Interview with Arthur Shores
QUESTION 31
INTERVIEWER:

O.K., YOU'VE HAD A NUMBER OF OUTSTANDING EXPERIENCES IN THE HISTORY OF THE CIVIL RIGHTS MOVEMENT YOURSELF, DR. SHORES. AUTHERINE LUCY UM, THE SCHOOLHOUSE DOOR WITH VIVIAN MALONE, AND THE LIST JUST GOES ON. WHAT IS YOUR OUTSTANDING MEMORY? WHAT DO YOU THINK IS YOUR FINEST HOUR, YOUR MAJOR CONTRIBUTION TO ALL THIS?

Arthur Shores:

Well, in several counties, even before the university case, Viv Malone and Autherine Lucy, but where blacks were denied the right to register, I have gone from the Tennessee line down to Mobile, in various counties, bringing lawsuits which required blacks to be registered to vote.
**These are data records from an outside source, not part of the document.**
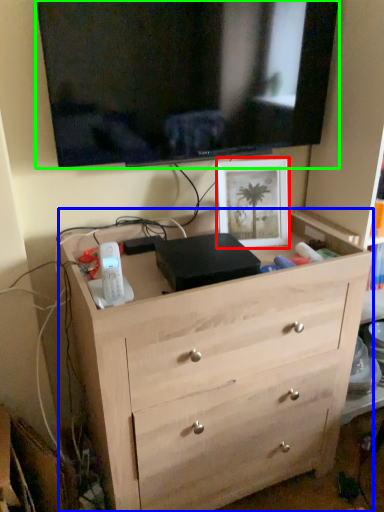
Question: Considering the real-world distances, which object is farthest from picture frame (highlighted by a red box)? chest of drawers (highlighted by a blue box) or television (highlighted by a green box)?

Choices:
 (A) chest of drawers
 (B) television

Answer: (A)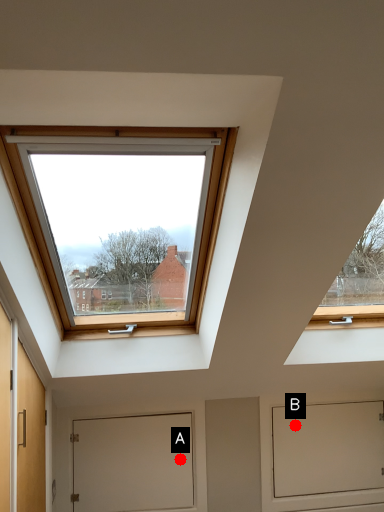
Question: Two points are circled on the image, labeled by A and B beside each circle. Which point is closer to the camera?

Choices:
 (A) A is closer
 (B) B is closer

Answer: (A)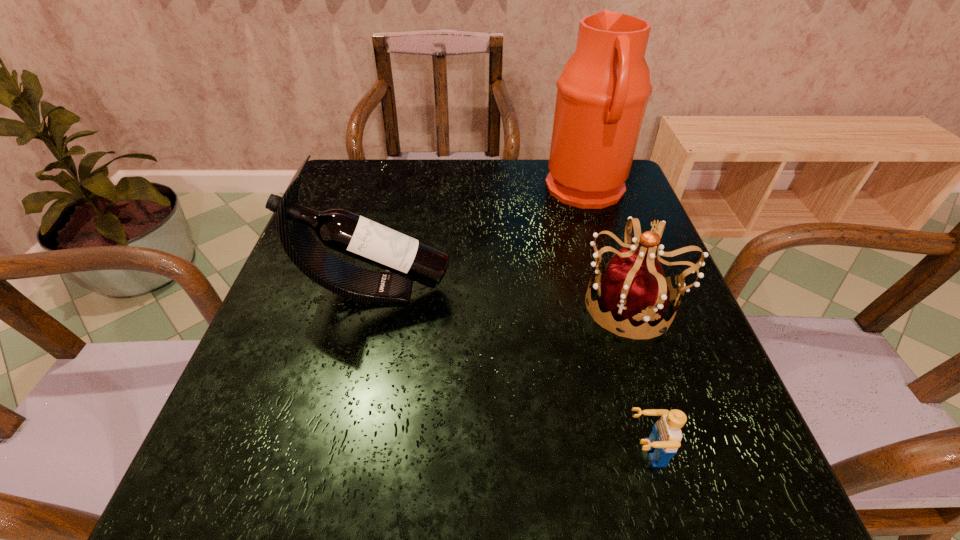
Where is `vacant space in between the third shortest object and the third tallest object`? vacant space in between the third shortest object and the third tallest object is located at coordinates (504, 297).

Where is `vacant space that's between the tiara and the leftmost object`? Image resolution: width=960 pixels, height=540 pixels. vacant space that's between the tiara and the leftmost object is located at coordinates (504, 297).

You are a GUI agent. You are given a task and a screenshot of the screen. Output one action in this format:
    pyautogui.click(x=<x>, y=<y>)
    Task: Click on the empty space between the leftmost object and the tallest object
    The width and height of the screenshot is (960, 540).
    Given the screenshot: What is the action you would take?
    pyautogui.click(x=481, y=240)

You are a GUI agent. You are given a task and a screenshot of the screen. Output one action in this format:
    pyautogui.click(x=<x>, y=<y>)
    Task: Click on the free space between the third tallest object and the nearest object
    The image size is (960, 540).
    Given the screenshot: What is the action you would take?
    pyautogui.click(x=639, y=379)

The width and height of the screenshot is (960, 540). What are the coordinates of `the third closest object to the wine bottle` in the screenshot? It's located at 664,440.

Find the location of `object that is the third nearest to the nearest object`. object that is the third nearest to the nearest object is located at coordinates (603, 91).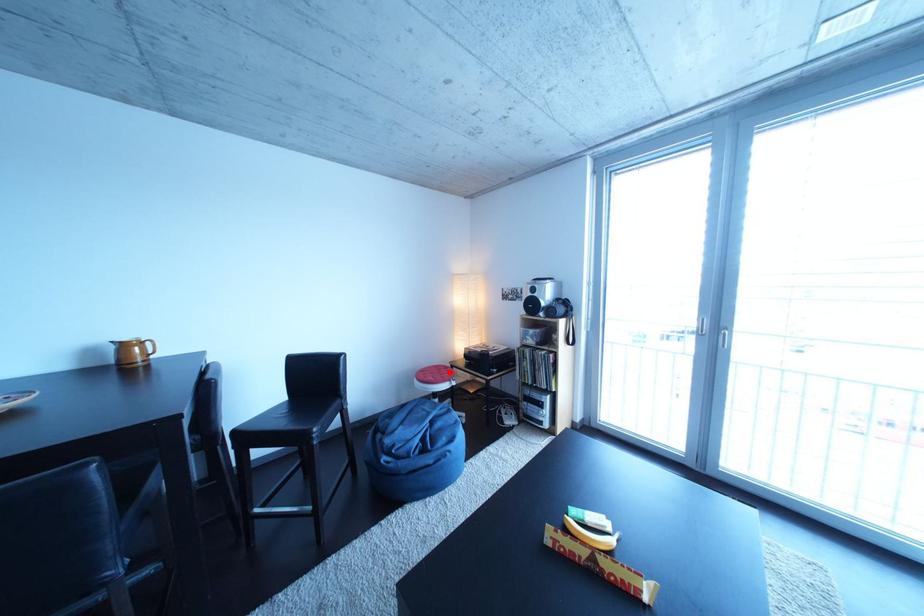
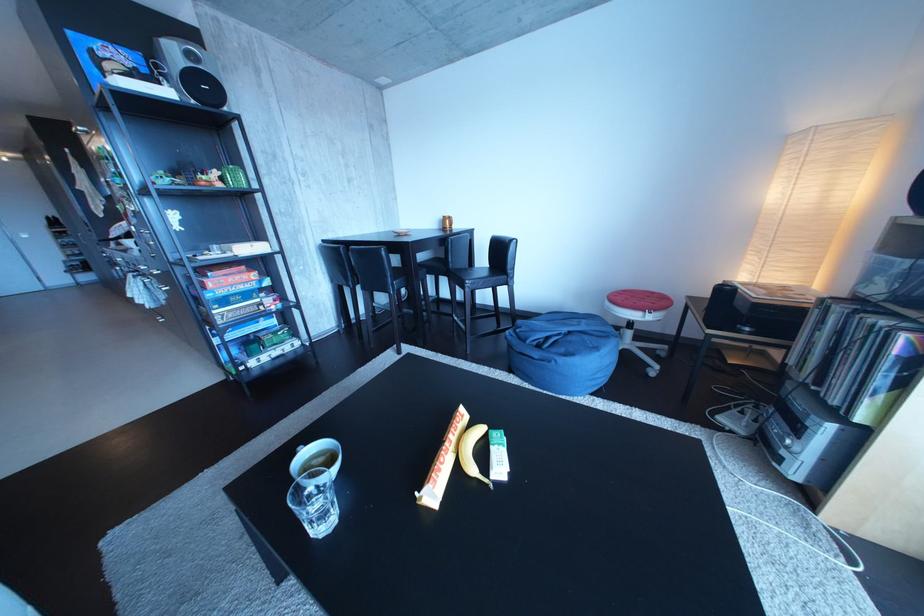
Where in the second image is the point corresponding to the highlighted location from the first image?

(666, 299)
And one of the outstanding cases here in this county, where six of us uh sought to become members of the state executive Democratic committee, and they refused to uh accept our fees, to be uh listed as candidates, and we went into federal court, and they were required to do so, and all six of us were elected, and I'm still a member of the uh state executive Democractic committee. And on three occasions, was an elected member to the state uh — for the national Democratic committee. And I think — I believe I was the first black who actually addressed the National Democratic committee. I was on the credentials committee from Birmingham, only two of us, a white woman, who was from Mobile, and myself. And uh, however, these two were more outstanding, the incident at the schoolhouse door, and that sort of thing, but there were many other cases that uh advanced the welfare of blacks, even before those cases. That zoning ordinance, you know.